UNFPA selama ini bersikap tegas pada penurunan angka kelahiran, dengan memperingatkan ratusan juta orang tidak dapat memiliki anak sebanyak yang pasangan inginkan. Mahalnya biaya menjadi orang tua dan sulitnya menemukan pasangan yang cocok disebut sebagai beberapa penyebab utamanya.

UNFPA mensurvei 14.000 orang di 14 negara mengenai keinginan mereka untuk memiliki anak. Satu dari lima responden mengungkapkan mereka belum memiliki, atau berharap tidak akan memiliki jumlah anak seperti yang mereka inginkan.

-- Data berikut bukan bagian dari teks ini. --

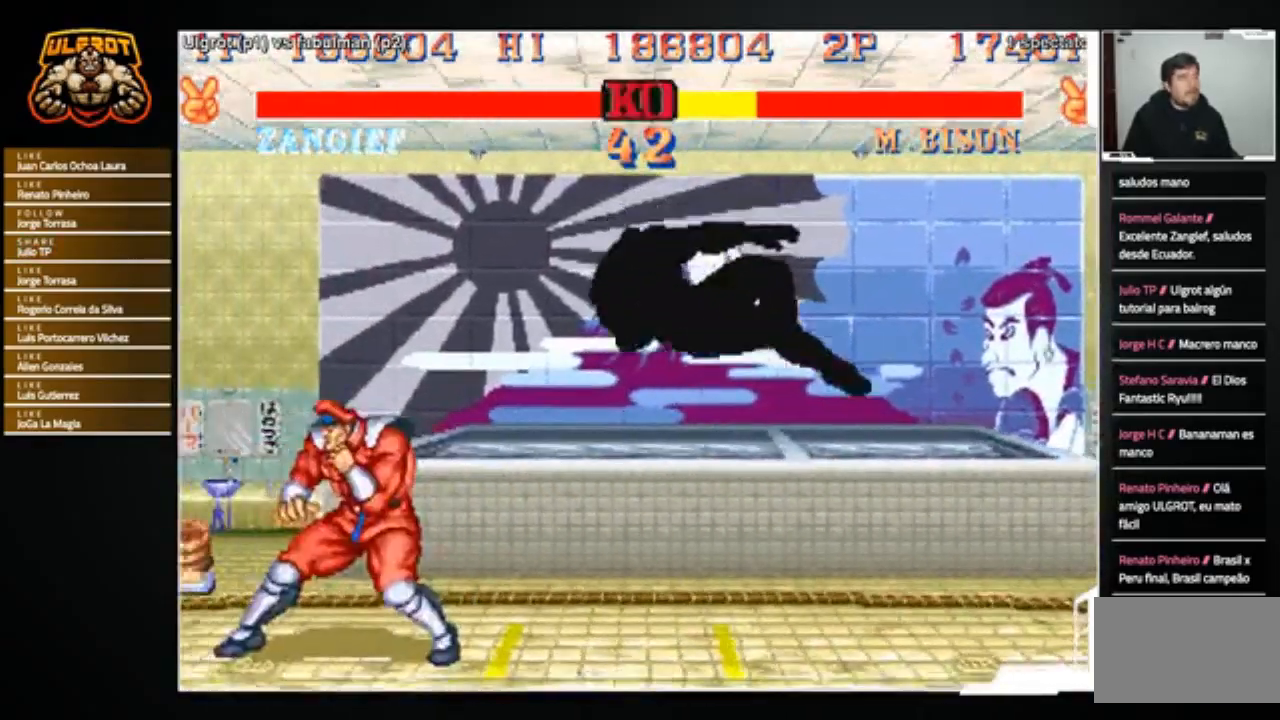
{"buttons": ["SQUARE", "TRIANGLE", "R1"], "left_stick": "center", "events": [[101, "R1", "down"], [101, "SQUARE", "down"], [101, "TRIANGLE", "down"], [167, "R1", "up"], [167, "SQUARE", "up"], [167, "TRIANGLE", "up"], [201, "TRIANGLE", "down"], [234, "R1", "down"], [234, "SQUARE", "down"], [401, "TRIANGLE", "up"], [434, "R1", "up"], [434, "SQUARE", "up"], [501, "R1", "down"], [501, "SQUARE", "down"], [501, "TRIANGLE", "down"]]}
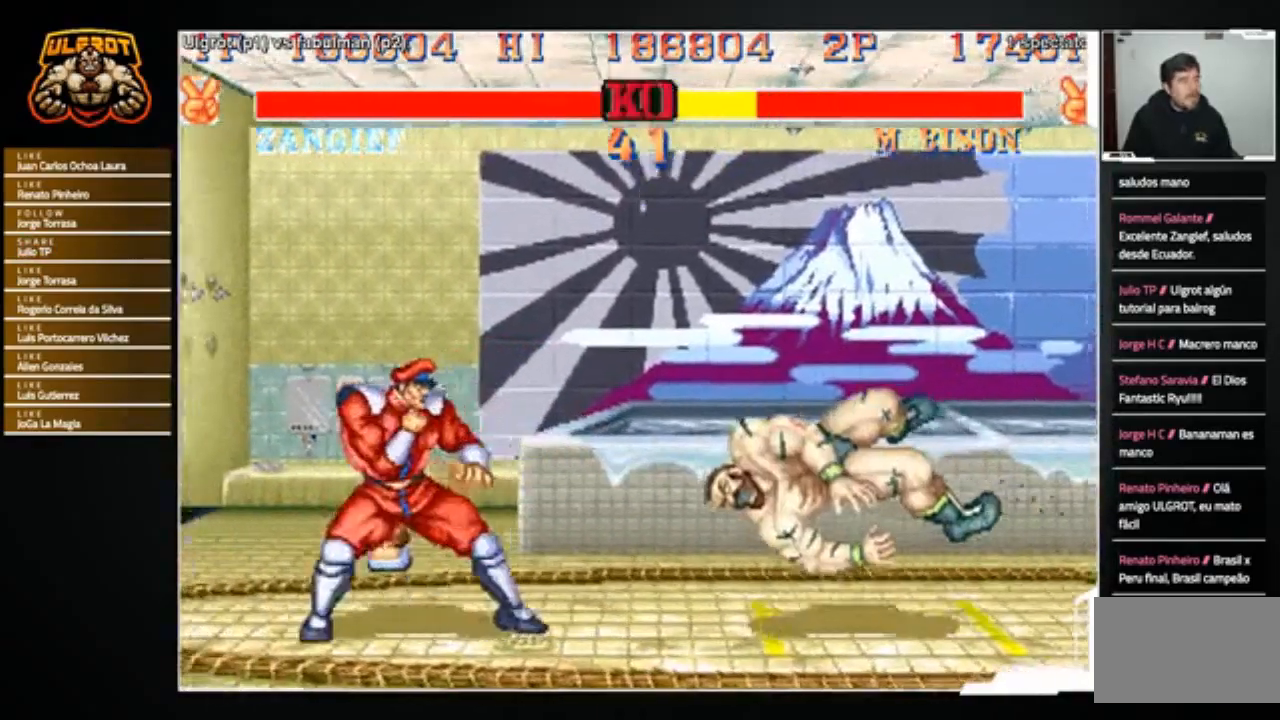
{"buttons": [], "left_stick": "right", "events": [[100, "SQUARE", "up"], [100, "TRIANGLE", "up"], [133, "R1", "up"], [467, "left_stick", "right"]]}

Negara-negara yang disurvei meliputi Korea Selatan, Thailand, Italia, Hungaria, Jerman, Swedia, Brasil, Meksiko, Amerika Serikat, India, Indonesia, Maroko, Afrika Selatan, dan Nigeria, yang secara keseluruhan mencakup sepertiga dari populasi dunia.

Negara-negara tersebut mencakup gabungan negara berpendapatan rendah, menengah, dan tinggi, serta negara dengan tingkat kesuburan yang rendah maupun tinggi. UNFPA mensurvei orang dewasa muda serta mereka yang telah melewati usia reproduktif.

"Dunia telah memulai penurunan angka kesuburan yang belum pernah terjadi sebelumnya," kata Dr Natalia Kanem, kepala UNFPA, dikutip dari BBC.

"Kebanyakan orang yang disurvei menginginkan dua anak atau lebih. Angka kesuburan menurun sebagian besar karena banyak yang merasa tidak mampu menciptakan keluarga yang mereka inginkan. Dan itulah krisis yang sebenarnya," katanya Dr Kanem.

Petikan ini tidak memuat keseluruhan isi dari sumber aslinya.